Prof. Richard Yost Elected National Academy of Inventors Fellow
Richard A. Yost, University of Florida professor of chemistry, was named among the National Academy of Inventors’ 2021 class of fellows, the organization’s highest professional distinction.
Yost, PhD, is known for inventing the triple quadrupole mass spectrometer, which has a wide array of uses including environmental research, Olympic drug testing and disease screening for newborns. He was among 164 academic inventors from 116 different institutions elected fellows by the National Academy of Inventors (NAI) this year.
The head of analytical chemistry division at UF, Yost was inducted into the Florida Inventors Hall of Fame in 2019, and in 2021 received the prestigious Pittsburgh Analytical Chemistry Award.

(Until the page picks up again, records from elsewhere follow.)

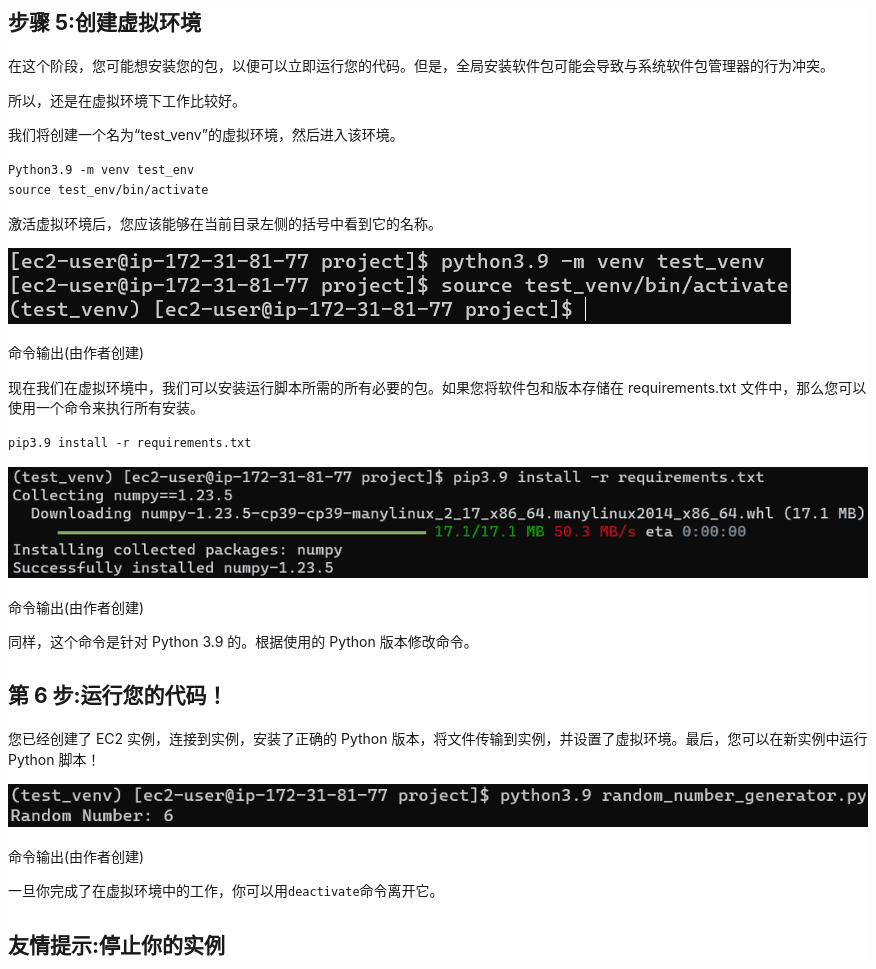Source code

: ## 步骤 5:创建虚拟环境

在这个阶段，您可能想安装您的包，以便可以立即运行您的代码。但是，全局安装软件包可能会导致与系统软件包管理器的行为冲突。

所以，还是在虚拟环境下工作比较好。

我们将创建一个名为“test_venv”的虚拟环境，然后进入该环境。

```
Python3.9 -m venv test_env
source test_env/bin/activate
```

激活虚拟环境后，您应该能够在当前目录左侧的括号中看到它的名称。

![](img/3027b2e82ccc56d9a1260f3d9af056fc.png)

命令输出(由作者创建)

现在我们在虚拟环境中，我们可以安装运行脚本所需的所有必要的包。如果您将软件包和版本存储在 requirements.txt 文件中，那么您可以使用一个命令来执行所有安装。

```
pip3.9 install -r requirements.txt
```

![](img/3cdc4b1fd25717b769022b5001e37ce5.png)

命令输出(由作者创建)

同样，这个命令是针对 Python 3.9 的。根据使用的 Python 版本修改命令。

## 第 6 步:运行您的代码！

您已经创建了 EC2 实例，连接到实例，安装了正确的 Python 版本，将文件传输到实例，并设置了虚拟环境。最后，您可以在新实例中运行 Python 脚本！

![](img/e31e30c60421381ce3dcac8d5112d2b9.png)

命令输出(由作者创建)

一旦你完成了在虚拟环境中的工作，你可以用`deactivate`命令离开它。

## 友情提示:停止你的实例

The NAI Fellows Program, the academy said, recognizes those who have shown “a spirit of innovation in creating or facilitating outstanding inventions that have made a tangible impact on the quality of life, economic development, and the welfare of society.” The 2021 class of fellows will be inducted at the NAI Eleventh Annual Meeting, to be held June 15, 2022, in Phoenix, Arizona.
The 2021 class of fellows also included José C. Príncipe and Subrata Roy of UF’s Herbert Wertheim College of Engineering.